World Architecture Day 2014
 
 
 
 
Barking up the wrong tree
Michael Hammond

World press gets it wrong over Beijing’s ancient Guanghe Theatre

This week has seen a huge media outcry over the destruction of a “priceless” architectural heirloom in China. The Beijing Guanghe Theatre it is said, dates back to the final days of the Ming dynasty and is about to be bulldozed by the terrible Chinese Government. However all is not as it seems, WAN investigates.
Such was the outcry that no-one was safe. Even western architects (always a handy scapegoat) were dragged into this highly controversial debate

 

being criticised as one of the beneficiaries of Beijing’s huge transformation from an “untouched” Peking of the fifties.
It had all the hallmarks of a horror movie and probably it would have been called Cultural Revolution 2. But this story like any good movie had a twist in its tale.
“Old Beijing falls to Olympics bulldozer” went the headline in the UK’s Sunday Times, “Beijing to raze ancient theatre” cried the BBC, “Curtains for Beijing's oldest opera theatre” screamed Reuters.
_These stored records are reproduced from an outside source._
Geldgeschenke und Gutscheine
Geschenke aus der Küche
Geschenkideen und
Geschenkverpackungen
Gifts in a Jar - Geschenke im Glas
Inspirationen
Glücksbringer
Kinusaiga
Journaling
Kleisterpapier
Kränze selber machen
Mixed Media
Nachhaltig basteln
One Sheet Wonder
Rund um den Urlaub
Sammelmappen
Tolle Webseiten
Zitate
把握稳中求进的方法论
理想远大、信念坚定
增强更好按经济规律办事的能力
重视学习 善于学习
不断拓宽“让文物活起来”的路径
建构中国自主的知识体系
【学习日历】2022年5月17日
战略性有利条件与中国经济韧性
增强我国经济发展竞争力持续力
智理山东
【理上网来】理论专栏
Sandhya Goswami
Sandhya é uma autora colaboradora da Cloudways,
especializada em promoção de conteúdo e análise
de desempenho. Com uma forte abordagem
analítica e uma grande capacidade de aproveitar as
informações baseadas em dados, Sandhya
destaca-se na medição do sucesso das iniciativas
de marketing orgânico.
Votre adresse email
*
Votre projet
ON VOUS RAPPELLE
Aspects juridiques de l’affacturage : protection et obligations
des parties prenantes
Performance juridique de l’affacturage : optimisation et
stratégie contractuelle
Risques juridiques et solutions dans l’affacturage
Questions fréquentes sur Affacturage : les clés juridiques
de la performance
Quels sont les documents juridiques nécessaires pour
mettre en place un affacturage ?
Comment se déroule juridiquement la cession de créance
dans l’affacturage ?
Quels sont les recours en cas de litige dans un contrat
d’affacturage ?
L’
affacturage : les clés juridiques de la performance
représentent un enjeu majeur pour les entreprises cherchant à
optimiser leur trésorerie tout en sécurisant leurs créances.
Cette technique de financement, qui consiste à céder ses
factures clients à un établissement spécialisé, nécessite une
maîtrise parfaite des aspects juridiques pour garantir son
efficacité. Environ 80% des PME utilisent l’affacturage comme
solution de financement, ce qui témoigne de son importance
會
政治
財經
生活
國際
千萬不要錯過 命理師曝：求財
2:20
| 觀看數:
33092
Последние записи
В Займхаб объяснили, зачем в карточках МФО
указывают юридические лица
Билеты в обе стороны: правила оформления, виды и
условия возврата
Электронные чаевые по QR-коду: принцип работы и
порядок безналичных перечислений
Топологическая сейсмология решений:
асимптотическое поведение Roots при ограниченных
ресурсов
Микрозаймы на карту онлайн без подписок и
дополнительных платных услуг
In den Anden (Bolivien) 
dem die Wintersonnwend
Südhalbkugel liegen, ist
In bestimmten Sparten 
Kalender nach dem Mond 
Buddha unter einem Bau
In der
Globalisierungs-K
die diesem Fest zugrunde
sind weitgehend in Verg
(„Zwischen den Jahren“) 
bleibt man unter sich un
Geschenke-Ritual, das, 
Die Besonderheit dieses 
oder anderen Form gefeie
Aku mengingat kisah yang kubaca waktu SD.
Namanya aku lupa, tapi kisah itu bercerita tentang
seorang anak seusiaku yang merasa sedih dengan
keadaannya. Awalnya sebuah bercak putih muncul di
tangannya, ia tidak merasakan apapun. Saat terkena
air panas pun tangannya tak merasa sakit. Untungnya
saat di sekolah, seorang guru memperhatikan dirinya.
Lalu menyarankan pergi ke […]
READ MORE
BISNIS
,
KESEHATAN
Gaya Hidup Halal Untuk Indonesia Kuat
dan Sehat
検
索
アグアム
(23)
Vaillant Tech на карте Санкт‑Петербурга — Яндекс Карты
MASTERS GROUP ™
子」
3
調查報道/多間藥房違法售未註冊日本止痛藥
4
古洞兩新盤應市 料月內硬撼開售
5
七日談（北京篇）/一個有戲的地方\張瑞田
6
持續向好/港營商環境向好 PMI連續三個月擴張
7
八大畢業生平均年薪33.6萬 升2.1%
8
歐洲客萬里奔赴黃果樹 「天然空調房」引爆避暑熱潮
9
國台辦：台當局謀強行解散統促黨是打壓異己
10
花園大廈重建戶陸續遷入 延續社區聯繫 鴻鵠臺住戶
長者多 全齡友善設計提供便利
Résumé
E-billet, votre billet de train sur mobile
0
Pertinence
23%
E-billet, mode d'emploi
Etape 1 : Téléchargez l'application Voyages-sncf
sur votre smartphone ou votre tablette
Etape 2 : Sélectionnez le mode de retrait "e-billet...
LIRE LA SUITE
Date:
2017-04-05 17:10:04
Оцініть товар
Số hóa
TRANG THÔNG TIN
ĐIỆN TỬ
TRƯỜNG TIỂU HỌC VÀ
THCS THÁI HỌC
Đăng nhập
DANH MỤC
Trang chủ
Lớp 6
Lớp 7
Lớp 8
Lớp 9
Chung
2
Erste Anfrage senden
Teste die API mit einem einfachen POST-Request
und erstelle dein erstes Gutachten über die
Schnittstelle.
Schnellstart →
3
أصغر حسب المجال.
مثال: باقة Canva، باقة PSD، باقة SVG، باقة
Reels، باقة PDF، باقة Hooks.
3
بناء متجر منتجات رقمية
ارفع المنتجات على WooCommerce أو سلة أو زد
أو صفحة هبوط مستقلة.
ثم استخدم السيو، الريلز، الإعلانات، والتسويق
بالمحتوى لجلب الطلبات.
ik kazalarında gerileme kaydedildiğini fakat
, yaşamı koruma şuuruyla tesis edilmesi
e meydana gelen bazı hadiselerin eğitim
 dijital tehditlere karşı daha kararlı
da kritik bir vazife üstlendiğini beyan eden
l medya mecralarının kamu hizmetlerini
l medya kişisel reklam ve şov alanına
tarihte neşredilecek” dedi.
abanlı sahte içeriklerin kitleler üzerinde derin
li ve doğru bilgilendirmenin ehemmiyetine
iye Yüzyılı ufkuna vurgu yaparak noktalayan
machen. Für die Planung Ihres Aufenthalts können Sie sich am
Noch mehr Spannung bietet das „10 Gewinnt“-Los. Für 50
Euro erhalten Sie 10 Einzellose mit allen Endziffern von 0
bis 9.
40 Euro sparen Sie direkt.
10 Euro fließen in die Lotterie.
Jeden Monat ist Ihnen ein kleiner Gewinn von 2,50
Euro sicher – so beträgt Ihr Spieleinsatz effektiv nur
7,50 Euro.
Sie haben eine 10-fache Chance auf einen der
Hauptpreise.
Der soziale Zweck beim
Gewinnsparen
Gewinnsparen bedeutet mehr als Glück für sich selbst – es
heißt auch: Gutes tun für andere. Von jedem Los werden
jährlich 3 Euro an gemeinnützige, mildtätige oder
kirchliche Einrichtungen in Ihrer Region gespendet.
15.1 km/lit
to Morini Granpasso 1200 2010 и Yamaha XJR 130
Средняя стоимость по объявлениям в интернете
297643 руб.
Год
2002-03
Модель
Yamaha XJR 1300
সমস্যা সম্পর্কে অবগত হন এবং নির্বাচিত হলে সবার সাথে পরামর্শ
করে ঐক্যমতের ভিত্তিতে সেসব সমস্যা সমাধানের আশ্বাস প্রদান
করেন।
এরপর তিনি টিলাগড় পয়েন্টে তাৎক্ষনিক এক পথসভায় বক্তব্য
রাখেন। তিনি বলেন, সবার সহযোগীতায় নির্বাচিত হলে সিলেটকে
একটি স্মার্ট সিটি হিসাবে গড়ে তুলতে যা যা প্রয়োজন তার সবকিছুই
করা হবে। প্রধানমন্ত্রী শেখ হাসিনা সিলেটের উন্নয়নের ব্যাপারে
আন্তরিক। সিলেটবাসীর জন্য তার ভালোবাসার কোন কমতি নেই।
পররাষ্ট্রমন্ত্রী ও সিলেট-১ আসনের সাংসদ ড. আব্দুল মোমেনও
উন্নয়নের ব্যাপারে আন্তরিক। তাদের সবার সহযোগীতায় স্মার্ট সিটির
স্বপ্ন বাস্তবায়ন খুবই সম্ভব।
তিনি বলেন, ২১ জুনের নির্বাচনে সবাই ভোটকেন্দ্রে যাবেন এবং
Even the New Zealand Herald jumped on the bandwagon running the headline “Closing chorus for oldest opera house” and inferring the theatre dated back to 1368 and the list goes on....
It was a great story and one in which we could all get on our high horses and criticise the communist authoritarian regime. This was clearly a “must” for WAN. However, something was missing. Gradually alarm bells of a different kind began to ring in the WAN newsroom. There was not one photograph of this wonderful architectural heritage.
More research found that we were not the only ones concerned about the lack of photographs. Richard Spencer, the Telegraph’s Beijing correspondent went to see for himself. What he found was quite

 

surprising.
The original Ming theatre had already been destroyed. When had this outrage happened? It turns out that this was not last week but over two hundred years ago. It had been burnt down by a devastating fire and rebuilt in the Qing era. Well OK so it should still be of architectural interest I hear you saying? Ahh, but that one was bulldozed in the early Maoist times and replaced with a pebble-dashed Soviet style Modernist monster.
This revelation of course doesn’t mean that huge areas of Beijing aren’t being systematically ravaged by the Chinese Government’s running dogs driven by ideals of a time past and fuelled by capitalist visions of the future…. But this building is no pedigree, just an old mongrel.